Eine Tageszeitung in Österreich veranstaltete eine Wahl zum „Fußballer des Jahres“; je-der Teilnehmer an der Abstimmung nahm automatisch an einer Verlosung teil, deren Hauptpreis ein Abendessen mit dem „Sieger der großen Kickerwahl“ war. Ein in direktem Wettbewerb stehendes Konkurrenzblatt klagte gestützt auf § 9a UWG auf Unterlassung dieser Maßnahme, da darin eine nicht erlaubte Zugabe gesehen wurde; der Rechtsstreit gelangte schließlich bis zum Obersten Gerichtshof.

Der Oberste Gerichtshof befasste aufgrund der das Gemeinschaftsrecht berührenden Materie den Europäischen Gerichtshof mit der Frage, ob ein generelles Verbot der Ankündi-gung von unentgeltlichen Zugaben zu Waren oder Dienstleistungen generell unzulässig ist, selbst wenn diese Regelung besondere Zwecke verfolgt (zB der Aufrechterhaltung der Medienvielfalt oder dem Schutz schwächerer Mitbewerber).

Der EuGH verneinte diese Frage; er verneinte auch die – fallbezogene – Frage, ob die Möglichkeit der Teilnahme an einem Gewinnspiel, die das ausschlaggebende Motiv für den Kauf einer Zeitung ist, schon für sich eine unlautere Geschäftspraxis zu begründen vermag.

Der OGH führte im weiteren Verfahren aus, dass § 9a UWG in seiner Absolutheit gegen die Richtlinie über unlautere Geschäftspraktiken 2005/29/EG verstößt, und entsprechend richtlinienkonform auszulegen ist. Der OGH „reduzierte“ dazu den Anwendungsbereich des § 9a UWG auf Fälle, in denen eine Zugabe auch nach § 1 Abs 3 lit a oder b oder nach § 1 Abs 1 UWG untersagt werden kann; § 9a UWG wird somit im Ergebnis „gegenstands-los“.

Der OGH bestätigte in Folge die Entscheidungen der Vorinstanzen, verneinte eine Wettbewerbswidrigkeit der Werbemaßnahme und wies das Rechtsmittel der klagenden Partei ab.

Abzuwarten bleibt, inwieweit der Gesetzgeber auf die nunmehrige Entscheidung des Obersten Gerichtshofs reagieren wird; bei § 9a UWG besteht dringender Reparaturbe-darf.
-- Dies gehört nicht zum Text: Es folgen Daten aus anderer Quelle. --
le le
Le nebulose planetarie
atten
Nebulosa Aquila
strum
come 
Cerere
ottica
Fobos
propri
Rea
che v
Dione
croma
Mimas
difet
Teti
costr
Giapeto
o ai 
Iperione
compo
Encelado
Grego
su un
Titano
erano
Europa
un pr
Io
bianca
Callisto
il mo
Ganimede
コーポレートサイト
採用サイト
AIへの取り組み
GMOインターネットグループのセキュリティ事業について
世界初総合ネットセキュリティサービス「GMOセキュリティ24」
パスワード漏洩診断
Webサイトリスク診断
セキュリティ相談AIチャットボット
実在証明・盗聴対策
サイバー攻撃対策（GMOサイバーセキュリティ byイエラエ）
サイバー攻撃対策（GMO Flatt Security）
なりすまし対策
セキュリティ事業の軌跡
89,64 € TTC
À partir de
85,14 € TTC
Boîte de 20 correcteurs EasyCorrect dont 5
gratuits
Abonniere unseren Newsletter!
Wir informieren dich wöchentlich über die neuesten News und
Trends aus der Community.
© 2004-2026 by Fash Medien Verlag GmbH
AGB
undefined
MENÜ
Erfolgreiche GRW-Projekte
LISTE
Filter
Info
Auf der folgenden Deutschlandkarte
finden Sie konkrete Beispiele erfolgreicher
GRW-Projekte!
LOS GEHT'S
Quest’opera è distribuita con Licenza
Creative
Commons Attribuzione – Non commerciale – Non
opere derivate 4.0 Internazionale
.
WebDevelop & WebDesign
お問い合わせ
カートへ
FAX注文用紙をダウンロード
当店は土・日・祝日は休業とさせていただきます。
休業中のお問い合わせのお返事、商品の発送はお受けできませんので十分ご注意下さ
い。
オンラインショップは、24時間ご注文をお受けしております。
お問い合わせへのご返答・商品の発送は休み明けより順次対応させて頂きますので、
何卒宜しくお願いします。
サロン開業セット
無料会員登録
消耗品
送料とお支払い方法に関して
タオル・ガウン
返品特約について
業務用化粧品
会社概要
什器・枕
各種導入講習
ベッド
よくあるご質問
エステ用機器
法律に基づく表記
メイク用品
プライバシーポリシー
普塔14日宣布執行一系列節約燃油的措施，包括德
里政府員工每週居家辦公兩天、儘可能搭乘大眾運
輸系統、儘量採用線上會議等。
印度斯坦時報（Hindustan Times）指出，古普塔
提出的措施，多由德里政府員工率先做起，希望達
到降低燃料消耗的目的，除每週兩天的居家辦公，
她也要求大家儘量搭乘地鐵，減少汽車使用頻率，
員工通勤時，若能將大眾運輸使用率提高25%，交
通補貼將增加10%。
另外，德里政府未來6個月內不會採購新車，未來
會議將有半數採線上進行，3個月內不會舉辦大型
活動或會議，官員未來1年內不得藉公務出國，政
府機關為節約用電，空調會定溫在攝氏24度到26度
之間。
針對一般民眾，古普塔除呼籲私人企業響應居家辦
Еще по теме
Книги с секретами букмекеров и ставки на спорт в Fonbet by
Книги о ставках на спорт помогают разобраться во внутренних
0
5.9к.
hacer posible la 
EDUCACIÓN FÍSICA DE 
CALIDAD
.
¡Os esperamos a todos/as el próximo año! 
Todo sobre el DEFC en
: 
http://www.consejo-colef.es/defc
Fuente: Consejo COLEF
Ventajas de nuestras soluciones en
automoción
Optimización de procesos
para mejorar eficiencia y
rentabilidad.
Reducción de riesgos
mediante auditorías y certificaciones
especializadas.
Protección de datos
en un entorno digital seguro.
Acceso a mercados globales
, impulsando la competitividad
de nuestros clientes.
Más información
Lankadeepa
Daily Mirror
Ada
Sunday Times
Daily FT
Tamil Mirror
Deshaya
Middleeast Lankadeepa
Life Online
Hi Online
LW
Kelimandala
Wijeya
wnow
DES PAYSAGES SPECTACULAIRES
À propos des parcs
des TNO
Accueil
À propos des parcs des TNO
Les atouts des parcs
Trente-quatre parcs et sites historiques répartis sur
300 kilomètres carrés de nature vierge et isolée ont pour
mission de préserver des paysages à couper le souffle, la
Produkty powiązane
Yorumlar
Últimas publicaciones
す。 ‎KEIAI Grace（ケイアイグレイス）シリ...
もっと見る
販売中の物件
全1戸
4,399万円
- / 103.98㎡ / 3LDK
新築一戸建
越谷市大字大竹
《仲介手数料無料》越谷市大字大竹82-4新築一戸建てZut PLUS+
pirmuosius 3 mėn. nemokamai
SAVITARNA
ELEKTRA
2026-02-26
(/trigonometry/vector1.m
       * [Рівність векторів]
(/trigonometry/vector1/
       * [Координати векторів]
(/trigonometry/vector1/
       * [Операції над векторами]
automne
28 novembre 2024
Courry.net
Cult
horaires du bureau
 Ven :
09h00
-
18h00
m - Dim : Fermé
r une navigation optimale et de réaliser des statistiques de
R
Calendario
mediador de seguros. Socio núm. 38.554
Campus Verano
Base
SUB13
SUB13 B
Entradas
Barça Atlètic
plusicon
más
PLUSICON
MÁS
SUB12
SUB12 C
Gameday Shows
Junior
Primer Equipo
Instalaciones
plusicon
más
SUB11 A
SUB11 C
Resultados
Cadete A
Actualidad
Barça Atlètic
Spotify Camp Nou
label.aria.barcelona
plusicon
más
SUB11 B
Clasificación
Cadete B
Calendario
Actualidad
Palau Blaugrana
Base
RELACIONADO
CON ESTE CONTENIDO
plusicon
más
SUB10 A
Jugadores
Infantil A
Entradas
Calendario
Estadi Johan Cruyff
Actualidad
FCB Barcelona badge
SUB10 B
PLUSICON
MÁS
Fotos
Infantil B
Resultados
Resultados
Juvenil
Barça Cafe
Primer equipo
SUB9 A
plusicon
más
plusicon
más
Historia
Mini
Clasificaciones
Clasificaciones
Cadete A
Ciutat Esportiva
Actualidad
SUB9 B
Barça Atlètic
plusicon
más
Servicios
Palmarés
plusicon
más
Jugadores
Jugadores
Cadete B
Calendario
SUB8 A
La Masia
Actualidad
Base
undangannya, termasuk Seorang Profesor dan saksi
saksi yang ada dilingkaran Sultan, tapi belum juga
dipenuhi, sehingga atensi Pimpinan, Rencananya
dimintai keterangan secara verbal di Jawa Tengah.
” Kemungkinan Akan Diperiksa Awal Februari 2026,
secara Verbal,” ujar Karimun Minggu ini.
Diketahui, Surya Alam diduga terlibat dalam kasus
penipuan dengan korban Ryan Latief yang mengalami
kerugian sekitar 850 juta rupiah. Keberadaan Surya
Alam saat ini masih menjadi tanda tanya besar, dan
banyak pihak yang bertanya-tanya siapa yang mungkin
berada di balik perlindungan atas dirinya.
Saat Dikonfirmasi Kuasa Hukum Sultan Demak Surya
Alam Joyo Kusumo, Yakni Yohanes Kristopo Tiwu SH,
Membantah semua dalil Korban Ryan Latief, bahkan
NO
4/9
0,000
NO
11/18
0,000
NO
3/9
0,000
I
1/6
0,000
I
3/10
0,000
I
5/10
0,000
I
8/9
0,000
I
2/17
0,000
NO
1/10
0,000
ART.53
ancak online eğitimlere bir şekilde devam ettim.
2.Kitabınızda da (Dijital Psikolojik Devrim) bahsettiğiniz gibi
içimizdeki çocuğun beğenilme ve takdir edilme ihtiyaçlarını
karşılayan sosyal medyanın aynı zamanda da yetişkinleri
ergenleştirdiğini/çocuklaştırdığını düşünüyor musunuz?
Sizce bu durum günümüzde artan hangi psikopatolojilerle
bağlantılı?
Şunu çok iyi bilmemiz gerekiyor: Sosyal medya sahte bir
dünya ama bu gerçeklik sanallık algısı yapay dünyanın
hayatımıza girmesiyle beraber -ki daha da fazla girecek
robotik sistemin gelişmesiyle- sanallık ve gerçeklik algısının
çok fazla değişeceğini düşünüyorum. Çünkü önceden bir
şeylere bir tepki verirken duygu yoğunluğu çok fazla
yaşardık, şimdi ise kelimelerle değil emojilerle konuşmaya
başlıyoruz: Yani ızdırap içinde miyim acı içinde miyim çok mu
Die Frage der Erlaubtheit von Zugaben wurde durch das nunmehrige Urteil größtenteils beantwortet, zahlreiche Teilfragen und Teilaspekte sind aber nach wie vor ungeklärt, und werden durch die Rechtsprechung in den nächsten Jahren herausgearbeitete werden müssen.

Zugaben nunmehr generell erlaubt?

Von der generellen Zulässigkeit von Zugaben kann jedoch nicht gesprochen werden; das Ankündigen, Anbieten oder Gewähren von Zugaben gegenüber Verbrauchern ist nur dann zulässig, wenn es im Einzelfall nicht irreführend, aggressiv oder sonst unlauter ist; jede entsprechende Maßnahme hat also anhand der allgemeinen Bestimmungen des UWG geprüft zu werden. Es „kommt darauf an“, ob eine Zugabe nunmehr erlaubt ist oder nicht; grundsätzlich wird aber nicht mehr allzu eng geprüft werden dürfen, ob das geplante Gewinnspiel oder die Zugabe eine unlautere Geschäftspraktik ist. Teilaspekte bedürfen aber noch der gerichtlichen Klärung und Schäfung.